**EXERCISE:** Within the records below, reproduce without change the lines from the line that has "(plotpadnumbers no)" through the line that has "(at 276.45 146.45))", and only those.

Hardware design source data
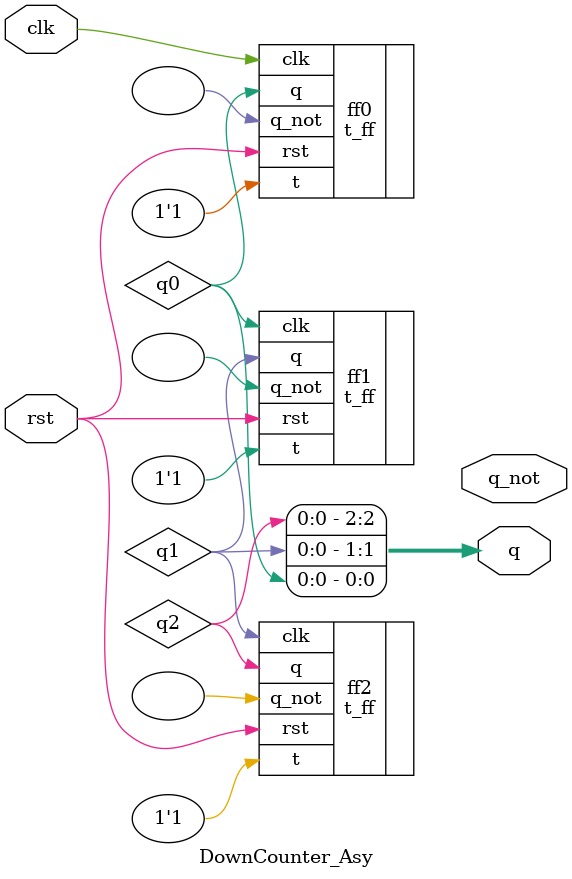
<source format=sv>
`timescale 1ns / 1ps
module DownCounter_Asy(
    input clk,
    input rst,
    output wire [2:0] q,
    output q_not
);

    wire q0, q1, q2;

    t_ff ff0(.t(1'b1), .clk(clk), .rst(rst), .q(q0), .q_not());
    t_ff ff1(.t(1'b1), .clk(q0), .rst(rst), .q(q1), .q_not());
    t_ff ff2(.t(1'b1), .clk(q1), .rst(rst), .q(q2), .q_not());

    assign q = {q2, q1, q0};

endmodule

</source>
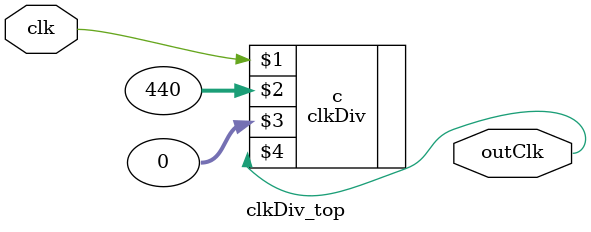
<source format=sv>
module clkDiv_top (
	input clk,
	output outClk
);
	
	clkDiv c(clk, 440, 0, outClk);
	
	
endmodule
</source>
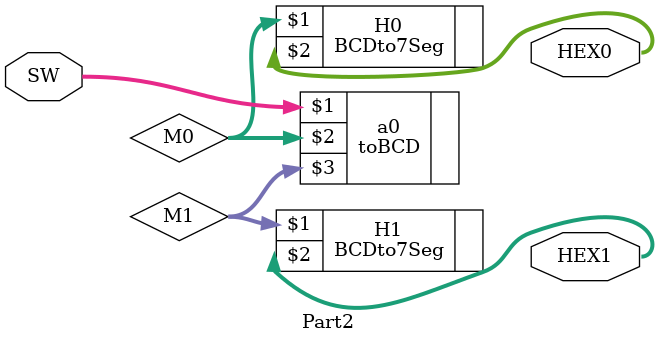
<source format=v>


module Part2(SW, HEX0, HEX1);
	input [3:0]SW; // Switch inputs
	output [0:6]HEX0; // Hex displays
	output [0:6]HEX1;
	
	wire [3:0]M0;  // Wire from decimal converter module
	wire [3:0]M1;
	
	toBCD a0(SW, M0, M1);  // Convert to BCD
	
	BCDto7Seg H0(M0, HEX0);  // Output to displays
	BCDto7Seg H1(M1, HEX1);
endmodule

</source>
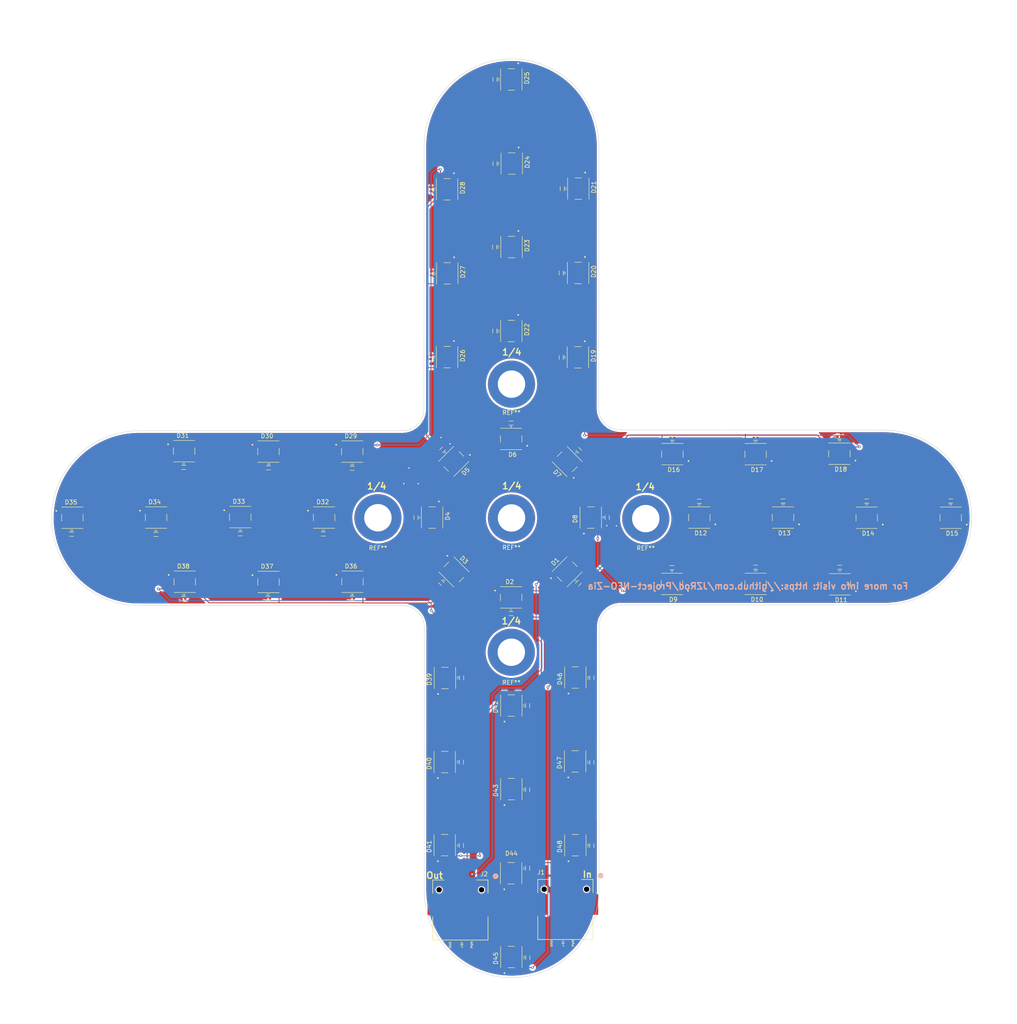
<source format=kicad_pcb>
(kicad_pcb
	(version 20241229)
	(generator "pcbnew")
	(generator_version "9.0")
	(general
		(thickness 1.6)
		(legacy_teardrops no)
	)
	(paper "A3")
	(title_block
		(title "Project NEO Zia")
		(date "5/17/2025")
		(rev "1.5")
	)
	(layers
		(0 "F.Cu" signal)
		(2 "B.Cu" signal)
		(9 "F.Adhes" user "F.Adhesive")
		(11 "B.Adhes" user "B.Adhesive")
		(13 "F.Paste" user)
		(15 "B.Paste" user)
		(5 "F.SilkS" user "F.Silkscreen")
		(7 "B.SilkS" user "B.Silkscreen")
		(1 "F.Mask" user)
		(3 "B.Mask" user)
		(17 "Dwgs.User" user "User.Drawings")
		(19 "Cmts.User" user "User.Comments")
		(21 "Eco1.User" user "User.Eco1")
		(23 "Eco2.User" user "User.Eco2")
		(25 "Edge.Cuts" user)
		(27 "Margin" user)
		(31 "F.CrtYd" user "F.Courtyard")
		(29 "B.CrtYd" user "B.Courtyard")
		(35 "F.Fab" user)
		(33 "B.Fab" user)
		(39 "User.1" user)
		(41 "User.2" user)
		(43 "User.3" user)
		(45 "User.4" user)
	)
	(setup
		(pad_to_mask_clearance 0)
		(allow_soldermask_bridges_in_footprints no)
		(tenting front back)
		(pcbplotparams
			(layerselection 0x00000000_00000000_55555555_5755f5ff)
			(plot_on_all_layers_selection 0x00000000_00000000_00000000_00000000)
			(disableapertmacros no)
			(usegerberextensions no)
			(usegerberattributes yes)
			(usegerberadvancedattributes yes)
			(creategerberjobfile yes)
			(dashed_line_dash_ratio 12.000000)
			(dashed_line_gap_ratio 3.000000)
			(svgprecision 4)
			(plotframeref no)
			(mode 1)
			(useauxorigin no)
			(hpglpennumber 1)
			(hpglpenspeed 20)
			(hpglpendiameter 15.000000)
			(pdf_front_fp_property_popups yes)
			(pdf_back_fp_property_popups yes)
			(pdf_metadata yes)
			(pdf_single_document no)
			(dxfpolygonmode yes)
			(dxfimperialunits yes)
			(dxfusepcbnewfont yes)
			(psnegative no)
			(psa4output no)
			(plot_black_and_white yes)
			(sketchpadsonfab no)
			(plotpadnumbers no)
			(hidednponfab no)
			(sketchdnponfab yes)
			(crossoutdnponfab yes)
			(subtractmaskfromsilk no)
			(outputformat 1)
			(mirror no)
			(drillshape 0)
			(scaleselection 1)
			(outputdirectory "New folder/")
		)
	)
	(net 0 "")
	(net 1 "Net-(D1-DIN)")
	(net 2 "GND")
	(net 3 "Net-(D1-DOUT)")
	(net 4 "+5V")
	(net 5 "Net-(D2-DIN)")
	(net 6 "Net-(D10-DIN)")
	(net 7 "Net-(D3-DIN)")
	(net 8 "Net-(D5-DIN)")
	(net 9 "Net-(D6-DIN)")
	(net 10 "Net-(D4-DIN)")
	(net 11 "Net-(D7-DIN)")
	(net 12 "Net-(D10-DOUT)")
	(net 13 "Net-(D17-DIN)")
	(net 14 "Net-(D11-DIN)")
	(net 15 "Net-(D8-DIN)")
	(net 16 "Net-(D18-DIN)")
	(net 17 "Net-(D12-DIN)")
	(net 18 "Net-(D13-DIN)")
	(net 19 "Net-(D19-DIN)")
	(net 20 "Net-(D14-DIN)")
	(net 21 "Net-(D15-DIN)")
	(net 22 "Net-(D16-DIN)")
	(net 23 "Net-(D20-DIN)")
	(net 24 "Net-(D27-DIN)")
	(net 25 "Net-(D21-DIN)")
	(net 26 "Net-(D28-DIN)")
	(net 27 "Net-(D22-DIN)")
	(net 28 "Net-(D29-DIN)")
	(net 29 "Net-(D23-DIN)")
	(net 30 "Net-(D24-DIN)")
	(net 31 "Net-(D25-DIN)")
	(net 32 "Net-(D26-DIN)")
	(net 33 "Net-(D30-DIN)")
	(net 34 "Net-(D34-DIN)")
	(net 35 "Net-(D31-DIN)")
	(net 36 "Net-(D32-DIN)")
	(net 37 "Net-(D37-DIN)")
	(net 38 "Net-(D33-DIN)")
	(net 39 "Net-(D38-DIN)")
	(net 40 "Net-(D36-DIN)")
	(net 41 "Net-(D39-DIN)")
	(net 42 "Net-(D40-DIN)")
	(net 43 "Net-(D41-DIN)")
	(net 44 "Net-(D42-DIN)")
	(net 45 "Net-(D43-DIN)")
	(net 46 "Net-(D44-DIN)")
	(net 47 "Net-(D45-DIN)")
	(net 48 "Net-(D46-DIN)")
	(net 49 "Net-(D47-DIN)")
	(net 50 "Net-(D48-DIN)")
	(net 51 "unconnected-(D35-DOUT-Pad4)")
	(net 52 "unconnected-(D35-DIN-Pad2)")
	(footprint "CustomParts:LED_1655" (layer "F.Cu") (at 212.95 233.3625 90))
	(footprint "CustomParts:LED_1655" (layer "F.Cu") (at 289.6125 135.4 180))
	(footprint "CustomParts:CAPC1005X55N" (layer "F.Cu") (at 296 146.45))
	(footprint "CustomParts:LED_1655" (layer "F.Cu") (at 156.3 165.35))
	(footprint "CustomParts:LED_1655" (layer "F.Cu") (at 228.65 73.4875 -90))
	(footprint "CustomParts:CAPC1005X55N" (layer "F.Cu") (at 276.45 146.45))
	(footprint "CustomParts:CAPC1005X55N" (layer "F.Cu") (at 216.8 213.85 -90))
	(footprint "CustomParts:LED_1655" (layer "F.Cu") (at 228.6 93.2 -90))
	(footprint "CustomParts:LED_1655" (layer "F.Cu") (at 231.55 150.3 90))
	(footprint "CustomParts:CAPC1005X55N" (layer "F.Cu") (at 130 154.25 180))
	(footprint "CustomParts:CAPC1005X55N" (layer "F.Cu") (at 136.45 169.2 180))
	(footprint "CustomParts:CAPC1005X55N" (layer "F.Cu") (at 270.05 161.9))
	(footprint "CustomParts:CAPC1005X55N" (layer "F.Cu") (at 149.7 154.1 180))
	(footprint "CustomParts:CAPC1005X55N" (layer "F.Cu") (at 194.2 73.65 90))
	(footprint "CustomParts:CAPC1005X55N" (layer "F.Cu") (at 136.5 138.6 180))
	(footprint "CustomParts:CONN3_5-147278-2_TEC" (layer "F.Cu") (at 201.1 241.95 180))
	(footprint "CustomParts:LED_1655" (layer "F.Cu") (at 213 252.9125 90))
	(footprint "CustomParts:LED_1655" (layer "F.Cu") (at 156.2875 134.9))
	(footprint "CustomParts:LED_1655" (layer "F.Cu") (at 296 150.35 180))
	(footprint "CustomParts:CAPC1005X55N" (layer "F.Cu") (at 209.1 87.15 90))
	(footprint "CustomParts:LED_1655" (layer "F.Cu") (at 175.85 134.9))
	(footprint "CustomParts:CAPC1005X55N" (layer "F.Cu") (at 209.15 106.75 90))
	(footprint "CustomParts:LED_1655" (layer "F.Cu") (at 175.9 165.3))
	(footprint "CustomParts:LED_1655" (layer "F.Cu") (at 130.05 150.3))
	(footprint "CustomParts:CAPC1005X55N" (layer "F.Cu") (at 231.8 187.72 -90))
	(footprint "CustomParts:CAPC1005X55N" (layer "F.Cu") (at 250.6 131.75))
	(footprint "CustomParts:CAPC1005X55N" (layer "F.Cu") (at 289.7 161.9))
	(footprint "CustomParts:CAPC1005X55N" (layer "F.Cu") (at 228.75 134.6 -45))
	(footprint "CustomParts:CAPC1005X55N" (layer "F.Cu") (at 190.75 150.3 90))
	(footprint "CustomParts:LED_1655" (layer "F.Cu") (at 149.7 150.2))
	(footprint "CustomParts:CAPC1005X55N" (layer "F.Cu") (at 270.05 131.75))
	(footprint "CustomParts:LED_1655" (layer "F.Cu") (at 289.7125 165.9 180))
	(footprint "CustomParts:CAPC1005X55N" (layer "F.Cu") (at 228.675 165.625 -135))
	(footprint "CustomParts:CAPC1005X55N" (layer "F.Cu") (at 156.3 138.7 180))
	(footprint "CustomParts:CAPC1005X55N" (layer "F.Cu") (at 224.65 93.2 90))
	(footprint "CustomParts:LED_1655" (layer "F.Cu") (at 212.95 168.95))
	(footprint "CustomParts:LED_1655" (layer "F.Cu") (at 228.55 112.8875 -90))
	(footprint "CustomParts:LED_1655" (layer "F.Cu") (at 226.05 162.95 45))
	(footprint "MountingHole:MountingHole_6.4mm_M6_DIN965_Pad" (layer "F.Cu") (at 213.05 119.15))
	(footprint "CustomParts:CAPC1005X55N" (layer "F.Cu") (at 216.85 253.05 -90))
	(footprint "CustomParts:LED_1655" (layer "F.Cu") (at 197.45 207.4 90))
	(footprint "CustomParts:LED_1655" (layer "F.Cu") (at 213.05 87.1375 -90))
	(footprint "CustomParts:CAPC1005X55N" (layer "F.Cu") (at 156.2 169.15 180))
	(
... [923258 chars truncated]
</source>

**COMPLETED TASK:**
			(plotpadnumbers no)
			(hidednponfab no)
			(sketchdnponfab yes)
			(crossoutdnponfab yes)
			(subtractmaskfromsilk no)
			(outputformat 1)
			(mirror no)
			(drillshape 0)
			(scaleselection 1)
			(outputdirectory "New folder/")
		)
	)
	(net 0 "")
	(net 1 "Net-(D1-DIN)")
	(net 2 "GND")
	(net 3 "Net-(D1-DOUT)")
	(net 4 "+5V")
	(net 5 "Net-(D2-DIN)")
	(net 6 "Net-(D10-DIN)")
	(net 7 "Net-(D3-DIN)")
	(net 8 "Net-(D5-DIN)")
	(net 9 "Net-(D6-DIN)")
	(net 10 "Net-(D4-DIN)")
	(net 11 "Net-(D7-DIN)")
	(net 12 "Net-(D10-DOUT)")
	(net 13 "Net-(D17-DIN)")
	(net 14 "Net-(D11-DIN)")
	(net 15 "Net-(D8-DIN)")
	(net 16 "Net-(D18-DIN)")
	(net 17 "Net-(D12-DIN)")
	(net 18 "Net-(D13-DIN)")
	(net 19 "Net-(D19-DIN)")
	(net 20 "Net-(D14-DIN)")
	(net 21 "Net-(D15-DIN)")
	(net 22 "Net-(D16-DIN)")
	(net 23 "Net-(D20-DIN)")
	(net 24 "Net-(D27-DIN)")
	(net 25 "Net-(D21-DIN)")
	(net 26 "Net-(D28-DIN)")
	(net 27 "Net-(D22-DIN)")
	(net 28 "Net-(D29-DIN)")
	(net 29 "Net-(D23-DIN)")
	(net 30 "Net-(D24-DIN)")
	(net 31 "Net-(D25-DIN)")
	(net 32 "Net-(D26-DIN)")
	(net 33 "Net-(D30-DIN)")
	(net 34 "Net-(D34-DIN)")
	(net 35 "Net-(D31-DIN)")
	(net 36 "Net-(D32-DIN)")
	(net 37 "Net-(D37-DIN)")
	(net 38 "Net-(D33-DIN)")
	(net 39 "Net-(D38-DIN)")
	(net 40 "Net-(D36-DIN)")
	(net 41 "Net-(D39-DIN)")
	(net 42 "Net-(D40-DIN)")
	(net 43 "Net-(D41-DIN)")
	(net 44 "Net-(D42-DIN)")
	(net 45 "Net-(D43-DIN)")
	(net 46 "Net-(D44-DIN)")
	(net 47 "Net-(D45-DIN)")
	(net 48 "Net-(D46-DIN)")
	(net 49 "Net-(D47-DIN)")
	(net 50 "Net-(D48-DIN)")
	(net 51 "unconnected-(D35-DOUT-Pad4)")
	(net 52 "unconnected-(D35-DIN-Pad2)")
	(footprint "CustomParts:LED_1655" (layer "F.Cu") (at 212.95 233.3625 90))
	(footprint "CustomParts:LED_1655" (layer "F.Cu") (at 289.6125 135.4 180))
	(footprint "CustomParts:CAPC1005X55N" (layer "F.Cu") (at 296 146.45))
	(footprint "CustomParts:LED_1655" (layer "F.Cu") (at 156.3 165.35))
	(footprint "CustomParts:LED_1655" (layer "F.Cu") (at 228.65 73.4875 -90))
	(footprint "CustomParts:CAPC1005X55N" (layer "F.Cu") (at 276.45 146.45))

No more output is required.